[Chart comprehension data]

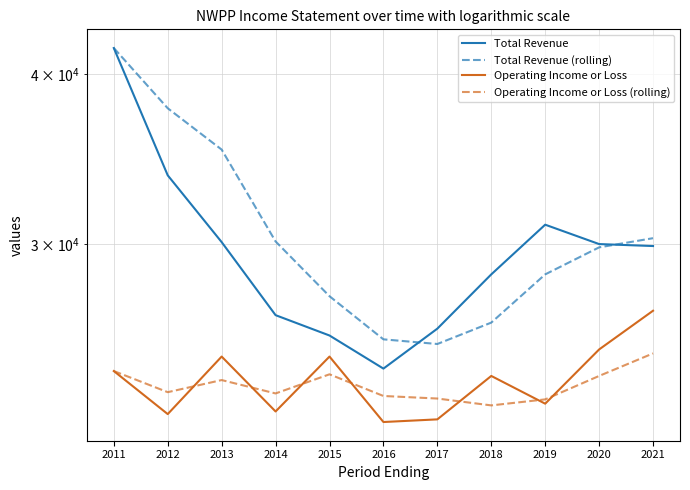

Reading left to right, transcribe all the data shown in this chart.

Total Revenue: 2011=41800.0	2012=33700.0	2013=30100.0	2014=26600.0	2015=25700.0	2016=24300.0	2017=26000.0	2018=28500.0	2019=31000.0	2020=30000.0	2021=29900.0
Total Revenue (rolling): 2011=41800.0	2012=37750.0	2013=35200.0	2014=30133.3	2015=27466.7	2016=25533.3	2017=25333.3	2018=26266.7	2019=28500.0	2020=29833.3	2021=30300.0
Operating Income or Loss: 2011=24200.0	2012=22500.0	2013=24800.0	2014=22600.0	2015=24800.0	2016=22200.0	2017=22300.0	2018=24000.0	2019=22900.0	2020=25100.0	2021=26800.0
Operating Income or Loss (rolling): 2011=24200.0	2012=23350.0	2013=23833.3	2014=23300.0	2015=24066.7	2016=23200.0	2017=23100.0	2018=22833.3	2019=23066.7	2020=24000.0	2021=24933.3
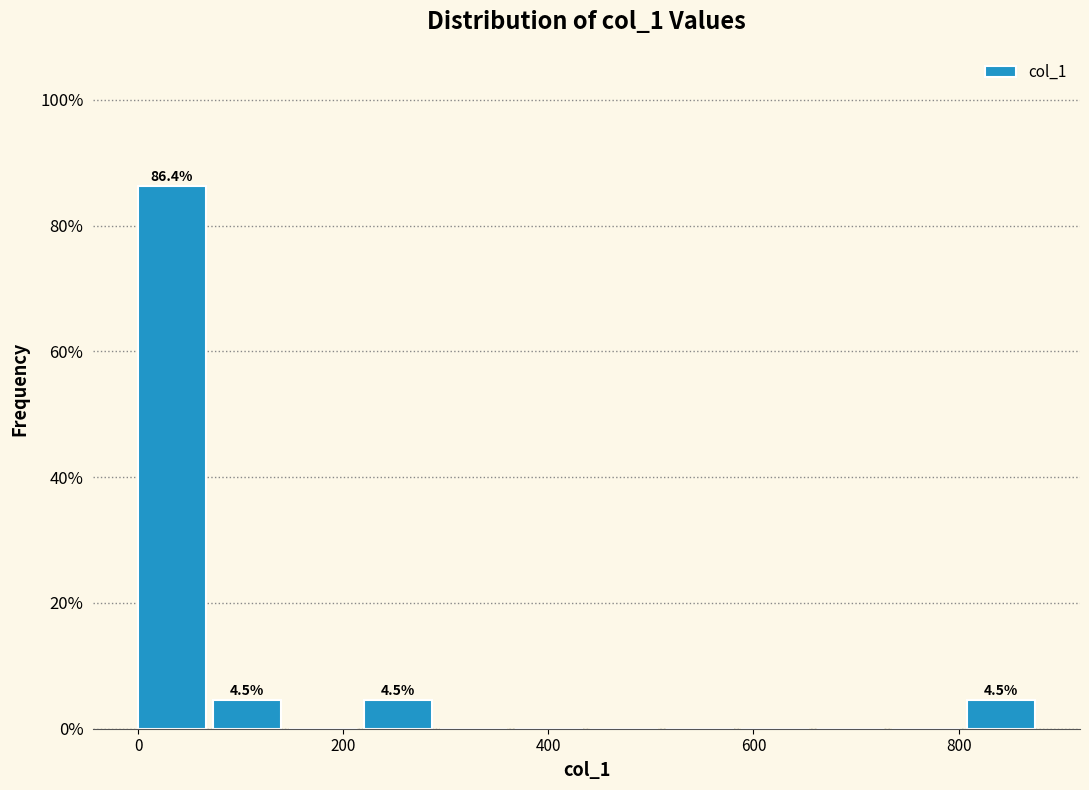

Around what value on the x-axis is the tallest bar? Give the approximate position of its centre, as read against the axis.

40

• **WORK TO COMPLETE**:
Reproduce the entire listing above word for word, leaving out the pictures.

• **EXERCISE SOLUTION**:
Reading left to right, transcribe all the data shown in this chart.

Total Revenue: 2011=41800.0	2012=33700.0	2013=30100.0	2014=26600.0	2015=25700.0	2016=24300.0	2017=26000.0	2018=28500.0	2019=31000.0	2020=30000.0	2021=29900.0
Total Revenue (rolling): 2011=41800.0	2012=37750.0	2013=35200.0	2014=30133.3	2015=27466.7	2016=25533.3	2017=25333.3	2018=26266.7	2019=28500.0	2020=29833.3	2021=30300.0
Operating Income or Loss: 2011=24200.0	2012=22500.0	2013=24800.0	2014=22600.0	2015=24800.0	2016=22200.0	2017=22300.0	2018=24000.0	2019=22900.0	2020=25100.0	2021=26800.0
Operating Income or Loss (rolling): 2011=24200.0	2012=23350.0	2013=23833.3	2014=23300.0	2015=24066.7	2016=23200.0	2017=23100.0	2018=22833.3	2019=23066.7	2020=24000.0	2021=24933.3

Around what value on the x-axis is the tallest bar? Give the approximate position of its centre, as read against the axis.

40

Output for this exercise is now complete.